- Information provided
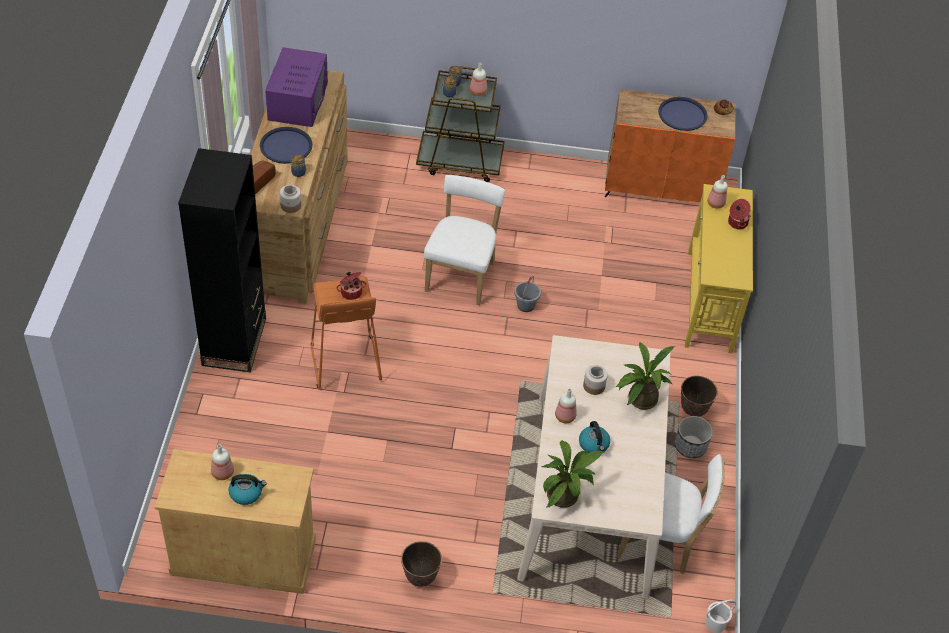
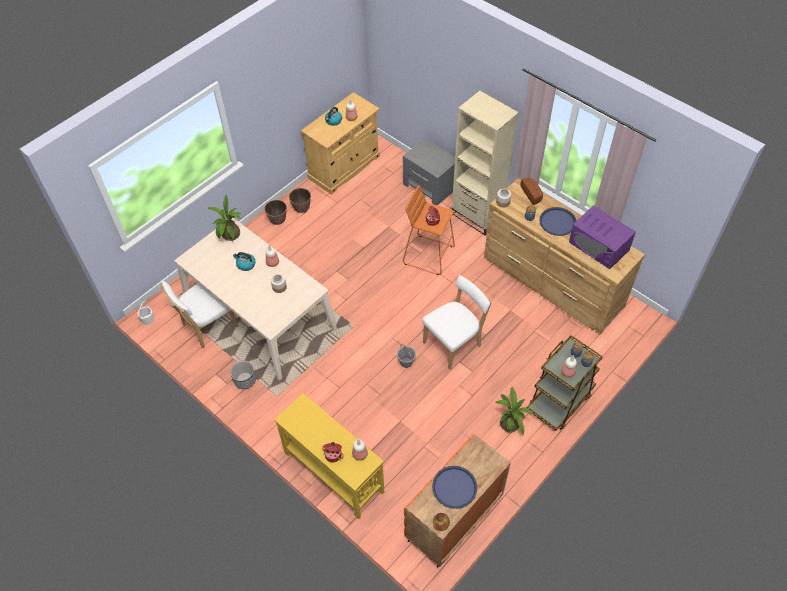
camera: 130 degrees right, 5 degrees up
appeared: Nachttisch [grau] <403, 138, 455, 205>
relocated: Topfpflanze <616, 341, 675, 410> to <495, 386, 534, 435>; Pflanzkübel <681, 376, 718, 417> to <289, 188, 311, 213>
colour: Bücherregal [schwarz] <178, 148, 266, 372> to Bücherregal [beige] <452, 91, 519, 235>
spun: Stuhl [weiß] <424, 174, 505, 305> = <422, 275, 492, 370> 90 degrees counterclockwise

- Exercise prompt
Take the records above from their first line through the line with "colour: Bücherregal [schwarz]" and set those lines down word for word, minus the pictures.

- Result below
camera: 130 degrees right, 5 degrees up
appeared: Nachttisch [grau] <403, 138, 455, 205>
relocated: Topfpflanze <616, 341, 675, 410> to <495, 386, 534, 435>; Pflanzkübel <681, 376, 718, 417> to <289, 188, 311, 213>
colour: Bücherregal [schwarz] <178, 148, 266, 372> to Bücherregal [beige] <452, 91, 519, 235>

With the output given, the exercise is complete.